Sulfation and sulfotransferases 5: the importance of 3'-phosphoadenosine 5'-phosphosulfate (PAPS) in the regulation of sulfation.

Abstract

Sulfation is the transfer of a sulfate group from 3'-phosphoadenosine 5'-phosphosulfate (PAPS) to a substrate that is catalyzed by a family of sulfotransferase enzymes. Many different endogenous and xenobiotic molecules are substrates for the sulfotransferases; sulfation affects many different physiological processes, including: 1) deactivation and bioactivation of xenobiotics, 2) inactivation of hormones and catecholamines, 3) structure and function of macromolecules, and 4) elimination of end products of catabolism. PAPS is the obligate cosubstrate that is synthesized in tissues to make available an "activated form" of sulfate for the sulfation reaction. PAPS participation in the reaction is dependent on its availability, which in turn is dependent on its synthesis, degradation, and ultimately its utilization in the sulfation reaction itself. PAPS synthesis is dependent on the availability of sulfate and on the activity of the two enzymes of its synthesis, ATP-sulfurylase and APS-kinase. Although the kinetic properties of these two enzymes are well described, their in vivo regulation is not fully understood.
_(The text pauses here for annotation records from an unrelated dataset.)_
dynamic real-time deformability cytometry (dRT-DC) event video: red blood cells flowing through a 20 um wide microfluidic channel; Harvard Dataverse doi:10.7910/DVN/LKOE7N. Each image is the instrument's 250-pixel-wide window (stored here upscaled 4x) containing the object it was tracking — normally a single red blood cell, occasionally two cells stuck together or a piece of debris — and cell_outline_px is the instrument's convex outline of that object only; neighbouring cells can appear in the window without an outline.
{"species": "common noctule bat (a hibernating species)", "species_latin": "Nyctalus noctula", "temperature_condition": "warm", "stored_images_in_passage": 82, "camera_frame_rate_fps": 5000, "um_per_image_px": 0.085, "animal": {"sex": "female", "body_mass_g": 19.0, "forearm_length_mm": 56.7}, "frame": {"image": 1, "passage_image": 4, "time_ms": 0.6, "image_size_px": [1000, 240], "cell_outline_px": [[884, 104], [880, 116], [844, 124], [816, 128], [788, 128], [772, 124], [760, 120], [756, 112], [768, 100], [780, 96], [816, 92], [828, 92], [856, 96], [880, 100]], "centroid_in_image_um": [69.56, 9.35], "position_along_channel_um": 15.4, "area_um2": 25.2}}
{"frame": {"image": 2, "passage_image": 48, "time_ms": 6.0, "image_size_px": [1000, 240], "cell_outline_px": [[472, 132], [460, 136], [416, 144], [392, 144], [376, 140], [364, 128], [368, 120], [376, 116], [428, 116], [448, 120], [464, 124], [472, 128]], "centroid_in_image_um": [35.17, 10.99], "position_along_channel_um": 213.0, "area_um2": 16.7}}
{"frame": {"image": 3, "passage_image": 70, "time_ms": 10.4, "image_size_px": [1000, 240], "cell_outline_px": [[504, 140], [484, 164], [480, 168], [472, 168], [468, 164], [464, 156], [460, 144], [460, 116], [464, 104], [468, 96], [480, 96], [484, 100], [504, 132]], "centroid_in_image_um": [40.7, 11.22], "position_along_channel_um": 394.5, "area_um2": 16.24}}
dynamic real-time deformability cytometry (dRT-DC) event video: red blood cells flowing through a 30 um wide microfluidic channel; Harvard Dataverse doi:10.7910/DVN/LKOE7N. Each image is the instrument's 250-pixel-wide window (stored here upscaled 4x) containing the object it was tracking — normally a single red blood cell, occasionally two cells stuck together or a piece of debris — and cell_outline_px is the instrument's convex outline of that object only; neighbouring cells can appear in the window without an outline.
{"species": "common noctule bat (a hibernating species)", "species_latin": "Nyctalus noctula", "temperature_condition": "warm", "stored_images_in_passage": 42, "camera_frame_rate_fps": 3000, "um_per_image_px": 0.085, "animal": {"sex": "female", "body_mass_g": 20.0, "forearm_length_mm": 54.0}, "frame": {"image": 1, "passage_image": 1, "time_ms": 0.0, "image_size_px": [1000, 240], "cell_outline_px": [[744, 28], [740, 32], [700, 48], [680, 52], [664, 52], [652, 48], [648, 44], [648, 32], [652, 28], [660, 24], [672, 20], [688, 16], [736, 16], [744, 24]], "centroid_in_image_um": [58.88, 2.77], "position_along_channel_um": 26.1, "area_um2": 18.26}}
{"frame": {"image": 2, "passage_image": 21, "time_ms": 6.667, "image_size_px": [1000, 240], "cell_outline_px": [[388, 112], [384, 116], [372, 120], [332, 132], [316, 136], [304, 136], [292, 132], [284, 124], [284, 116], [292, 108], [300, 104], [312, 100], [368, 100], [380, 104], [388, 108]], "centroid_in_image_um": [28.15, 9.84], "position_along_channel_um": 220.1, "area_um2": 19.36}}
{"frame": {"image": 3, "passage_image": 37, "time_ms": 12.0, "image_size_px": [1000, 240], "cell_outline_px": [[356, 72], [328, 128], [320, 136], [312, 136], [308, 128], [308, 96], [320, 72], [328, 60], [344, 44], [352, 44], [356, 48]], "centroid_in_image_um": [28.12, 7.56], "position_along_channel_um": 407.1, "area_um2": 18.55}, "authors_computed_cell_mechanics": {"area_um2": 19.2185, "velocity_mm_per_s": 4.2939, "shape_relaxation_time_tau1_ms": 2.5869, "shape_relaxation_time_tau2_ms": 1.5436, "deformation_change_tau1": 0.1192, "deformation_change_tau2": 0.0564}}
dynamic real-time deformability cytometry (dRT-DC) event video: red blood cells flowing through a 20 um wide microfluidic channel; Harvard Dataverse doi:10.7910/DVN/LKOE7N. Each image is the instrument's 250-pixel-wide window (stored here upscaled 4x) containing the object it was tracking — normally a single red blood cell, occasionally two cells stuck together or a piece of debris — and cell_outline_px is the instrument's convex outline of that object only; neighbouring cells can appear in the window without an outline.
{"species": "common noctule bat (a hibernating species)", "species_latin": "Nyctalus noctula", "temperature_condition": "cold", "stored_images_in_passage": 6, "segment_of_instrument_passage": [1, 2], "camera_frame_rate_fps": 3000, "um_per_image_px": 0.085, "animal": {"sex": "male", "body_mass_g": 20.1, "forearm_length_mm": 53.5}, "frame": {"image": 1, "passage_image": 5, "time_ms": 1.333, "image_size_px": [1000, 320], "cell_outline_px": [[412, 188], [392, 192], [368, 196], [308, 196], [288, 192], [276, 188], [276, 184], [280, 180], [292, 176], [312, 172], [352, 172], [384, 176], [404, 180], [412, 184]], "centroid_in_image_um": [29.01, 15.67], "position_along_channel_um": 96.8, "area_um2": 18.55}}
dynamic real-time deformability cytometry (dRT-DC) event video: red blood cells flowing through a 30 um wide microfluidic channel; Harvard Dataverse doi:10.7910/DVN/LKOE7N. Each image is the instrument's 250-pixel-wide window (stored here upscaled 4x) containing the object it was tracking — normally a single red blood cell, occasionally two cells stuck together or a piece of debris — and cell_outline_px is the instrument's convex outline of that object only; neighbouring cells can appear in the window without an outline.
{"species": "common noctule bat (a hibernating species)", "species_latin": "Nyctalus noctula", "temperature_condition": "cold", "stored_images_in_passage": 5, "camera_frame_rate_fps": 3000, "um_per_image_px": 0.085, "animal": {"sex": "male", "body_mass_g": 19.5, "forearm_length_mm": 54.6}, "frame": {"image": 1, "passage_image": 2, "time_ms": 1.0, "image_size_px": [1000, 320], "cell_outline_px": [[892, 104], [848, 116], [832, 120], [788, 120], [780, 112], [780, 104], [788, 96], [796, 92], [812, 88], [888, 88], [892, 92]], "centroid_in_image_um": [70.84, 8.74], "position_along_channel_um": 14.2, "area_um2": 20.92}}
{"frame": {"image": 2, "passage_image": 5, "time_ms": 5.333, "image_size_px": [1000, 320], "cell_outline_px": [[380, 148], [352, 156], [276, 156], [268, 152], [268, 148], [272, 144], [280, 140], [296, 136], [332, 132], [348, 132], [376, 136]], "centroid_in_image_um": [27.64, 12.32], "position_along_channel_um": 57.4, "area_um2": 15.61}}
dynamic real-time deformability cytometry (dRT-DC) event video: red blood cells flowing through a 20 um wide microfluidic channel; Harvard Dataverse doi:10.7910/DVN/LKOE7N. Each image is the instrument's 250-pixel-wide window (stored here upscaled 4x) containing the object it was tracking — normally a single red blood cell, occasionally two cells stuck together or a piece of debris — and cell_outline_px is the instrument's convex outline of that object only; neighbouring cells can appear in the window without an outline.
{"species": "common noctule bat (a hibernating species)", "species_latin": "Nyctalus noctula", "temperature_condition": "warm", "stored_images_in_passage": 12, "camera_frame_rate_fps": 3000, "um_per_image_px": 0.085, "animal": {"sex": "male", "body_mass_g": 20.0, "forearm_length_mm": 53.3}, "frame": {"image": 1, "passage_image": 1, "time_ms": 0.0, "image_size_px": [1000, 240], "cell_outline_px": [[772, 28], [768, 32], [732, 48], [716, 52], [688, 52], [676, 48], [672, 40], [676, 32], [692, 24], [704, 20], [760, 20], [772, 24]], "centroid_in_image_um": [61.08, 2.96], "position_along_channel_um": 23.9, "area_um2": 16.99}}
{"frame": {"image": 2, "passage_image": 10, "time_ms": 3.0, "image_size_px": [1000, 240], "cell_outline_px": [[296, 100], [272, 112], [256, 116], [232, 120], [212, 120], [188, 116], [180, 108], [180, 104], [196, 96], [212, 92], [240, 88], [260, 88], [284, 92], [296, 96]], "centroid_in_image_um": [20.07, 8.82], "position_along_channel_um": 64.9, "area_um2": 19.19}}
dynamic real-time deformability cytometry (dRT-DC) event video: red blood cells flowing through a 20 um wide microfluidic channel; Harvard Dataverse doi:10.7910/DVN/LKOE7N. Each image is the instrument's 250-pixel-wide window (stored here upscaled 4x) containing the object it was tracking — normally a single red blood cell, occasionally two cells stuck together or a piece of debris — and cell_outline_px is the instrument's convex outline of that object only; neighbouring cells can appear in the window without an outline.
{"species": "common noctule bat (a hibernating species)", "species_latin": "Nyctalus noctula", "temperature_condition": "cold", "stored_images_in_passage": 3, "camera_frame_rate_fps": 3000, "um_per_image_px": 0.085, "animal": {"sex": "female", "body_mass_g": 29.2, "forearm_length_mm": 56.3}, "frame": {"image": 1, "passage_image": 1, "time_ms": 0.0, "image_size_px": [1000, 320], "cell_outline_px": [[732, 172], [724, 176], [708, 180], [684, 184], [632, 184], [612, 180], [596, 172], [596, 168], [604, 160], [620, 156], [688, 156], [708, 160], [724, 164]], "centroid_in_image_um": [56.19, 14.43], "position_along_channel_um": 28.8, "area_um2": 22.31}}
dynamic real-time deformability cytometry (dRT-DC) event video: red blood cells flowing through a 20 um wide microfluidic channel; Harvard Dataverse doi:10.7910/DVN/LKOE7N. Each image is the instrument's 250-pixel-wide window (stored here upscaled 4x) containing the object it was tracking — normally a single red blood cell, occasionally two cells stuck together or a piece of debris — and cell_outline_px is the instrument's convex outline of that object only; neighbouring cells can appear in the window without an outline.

Sulfation is a high-affinity, low-capacity enzymatic process in which the entire liver content of PAPS can be consumed in less than 2 min. ATP-sulfurylase and APS-kinase can rapidly synthesize additional PAPS. The low capacity of sulfation in rats is due to the limited availability of sulfate, whereas in mice the sulfotransferases appear to limit sulfation capacity. Sulfation rates are not readily enhanced, but they can be decreased. 2,6-Dichloro-4-nitrophenol inhibits phenolsulfotransferases, but not hydroxysteroid-sulfotransferases. However, the sulfation of phenols and hydroxysteroids can be decreased by factors that decrease sulfate availability such as a low-sulfate diet, other xenobiotics that are sulfated, and molybdate, which inhibits sulfate intestinal absorption, renal reabsorption, and sulfate incorporation into PAPS.